Question

The angles of a cyclic quadrilateral ABCD are $$A = \left( {6x + 10} \right),B = \left( {5x} \right),C = \left( {x + y} \right),D = \left( {3y - 10} \right)$$.
Find x and y, and hence the values of the four angles.
(A) $$x = 10,y = 30,A = {120^ \circ },B = {100^ \circ },C = {50^ \circ },D = {60^ \circ }$$
(B) $$x = 20,y = 30,A = {130^ \circ },B = {100^ \circ },C = {50^ \circ },D = {80^ \circ }$$
(C) $$x = 18,y = 30,A = {140^ \circ },B = {100^ \circ },C = {50^ \circ },D = {84^ \circ }$$
(D) $$x = 30,y = 30,A = {180^ \circ },B = {100^ \circ },C = {50^ \circ },D = {80^ \circ }$$

Answer 1

Hint: We are given a cyclic quadrilateral, therefore we plot the given points and form a quadrilateral. To find the values of x and y, we use the opposite angles rule in a quadrilateral. After we get the values of x and y, we can substitute in the angles A, B, C and D to the angles.

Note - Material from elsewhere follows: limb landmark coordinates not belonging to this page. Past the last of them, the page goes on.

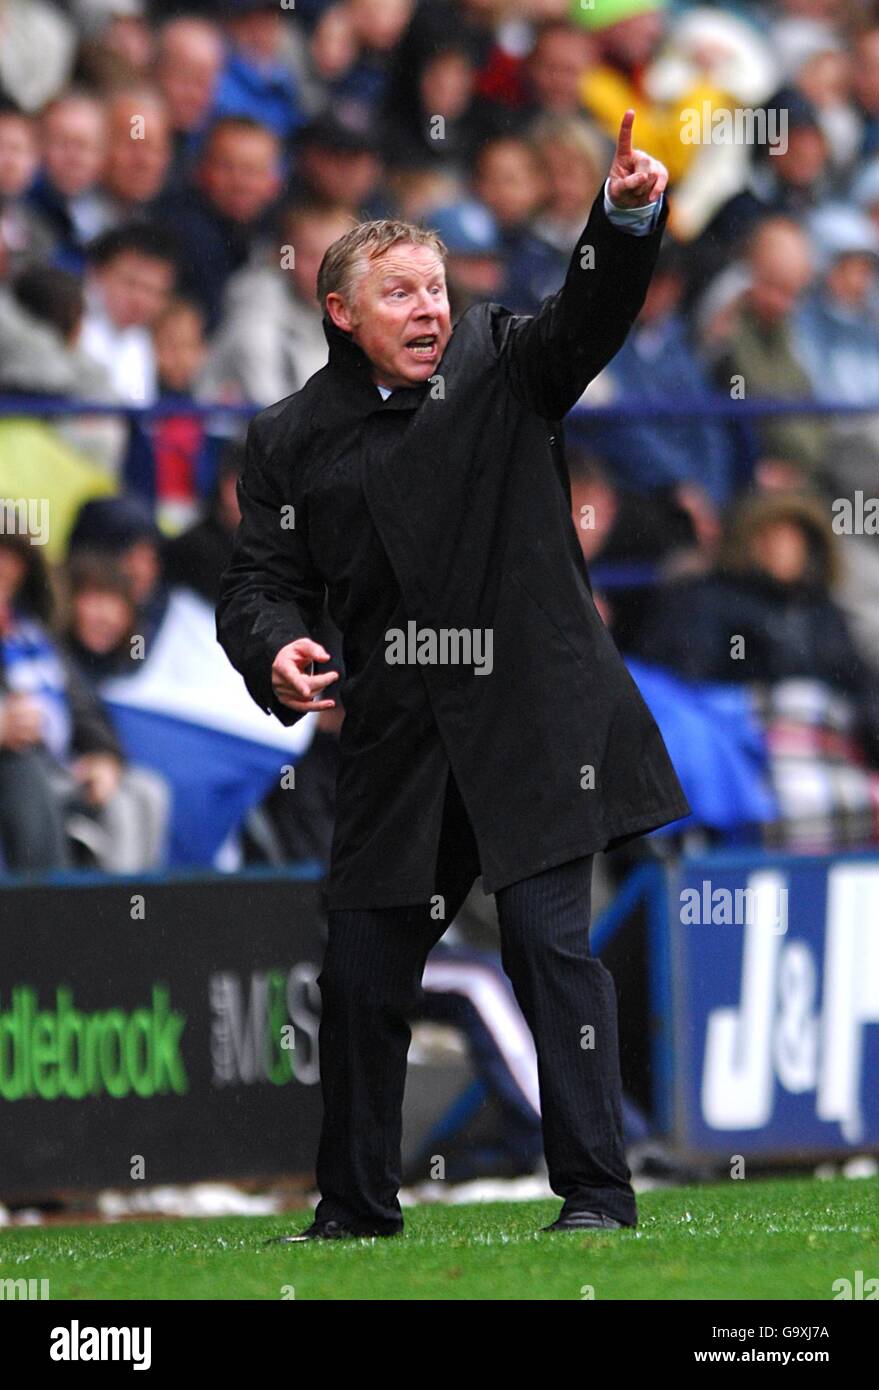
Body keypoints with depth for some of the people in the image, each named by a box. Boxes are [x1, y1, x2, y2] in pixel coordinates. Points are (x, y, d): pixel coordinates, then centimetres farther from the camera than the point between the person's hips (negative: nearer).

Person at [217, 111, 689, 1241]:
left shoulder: (501, 367, 4)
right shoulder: (291, 440, 7)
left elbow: (593, 315, -11)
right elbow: (262, 578, 5)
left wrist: (629, 213, -30)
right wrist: (277, 648, -17)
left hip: (532, 718, -3)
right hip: (397, 744, 3)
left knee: (550, 938, -12)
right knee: (361, 967, 5)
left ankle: (596, 1191, -8)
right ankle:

Complete step-by-step solution:
Let us consider the given points and draw a quadrilateral,
$$A = \left( {6x + 10} \right),B = \left( {5x} \right),C = \left( {x + y} \right),D = \left( {3y - 10} \right)$$

We know that, in a quadrilateral, the sum of the opposite angles of the quadrilateral is equal to $${180^ \circ }$$
So, in the above given quadrilateral, we can use this rule to find out the value of x
$$ \Rightarrow \angle A + \angle C = {180^ \circ }$$
Now, let us substitute the values given,
$$ \Rightarrow 6x + {10^ \circ } + x + y = {180^ \circ }$$
$$ \Rightarrow 7x + y = {170^ \circ }$$……. (1)
Now, there are other two opposite angles,
$$ \Rightarrow \angle B + \angle D = {180^ \circ }$$
Substituting the given angles,
$$ \Rightarrow 3y - {10^ \circ } + 5x = {180^ \circ }$$
$$ \Rightarrow 5x + 3y = {190^ \circ }$$……. (2)
Now, let us solve the equations (1) and (2)
We multiply equation (1) by $$3$$
$$\eqalign{
  & 7x + y = {170^ \circ } \times 3 \cr
  &\Rightarrow 5x + 3y = {190^ \circ } \cr} $$
We get,
$$\eqalign{
  & 21x + 3y = {510^ \circ } \cr
  &\Rightarrow 5{x_{\left( - \right)}} + 3{y_{\left( - \right)}} = {190^ \circ }_{\left( - \right)} \cr} $$
Now, we simplify the above equation
$$16x = {320^ \circ }$$
Simplifying the equation, we get the value of x,
$$ \Rightarrow x = {20^ \circ }$$
From equation (1),
$$y = {170^ \circ } - 7x$$
Now that we know the value of x, we can substitute it to find the value of y.
$$ \Rightarrow y = {170^ \circ } - 7\left( {{{20}^ \circ }} \right)$$
$$ \Rightarrow y = {170^ \circ } - {140^ \circ }$$
$$ \Rightarrow y = {30^ \circ }$$
Therefore, $$x = {20^ \circ },y = {30^ \circ }$$
Let us substitute the value of x and y to get the angles,
Given that,
$$A = \left( {6x + 10} \right)$$
$$ \Rightarrow A = 6\left( {{{20}^ \circ }} \right) + {10^ \circ }$$
$$ \Rightarrow A = {130^ \circ }$$
Now let us find out the angle B
$$B = \left( {5x} \right)$$
$$ \Rightarrow B = 5\left( {{{20}^ \circ }} \right)$$
$$ \Rightarrow B = {100^ \circ }$$
For angle C,
$$C = \left( {x + y} \right)$$
$$ \Rightarrow C = \left( {{{20}^ \circ } + {{30}^ \circ }} \right)$$
$$ \Rightarrow C = {50^ \circ }$$
For angle D, we have
$$D = \left( {3y - 10} \right)$$
$$ \Rightarrow D = 3\left( {{{30}^ \circ }} \right) - {10^ \circ }$$
$$ \Rightarrow D = {80^ \circ }$$
Now we have the final answer,
$$x = 20,y = 30,A = {130^ \circ },B = {100^ \circ },C = {50^ \circ },D = {80^ \circ }$$
Hence, option (B) is correct.

Note: Learn the opposite angles rule for the quadrilateral since it is the main theorem applied in the question. Always draw a rough diagram so that you get an idea of the problem. There are two parts in the question, so do not stop after finding x and y, find the values of A, B, C and D as well.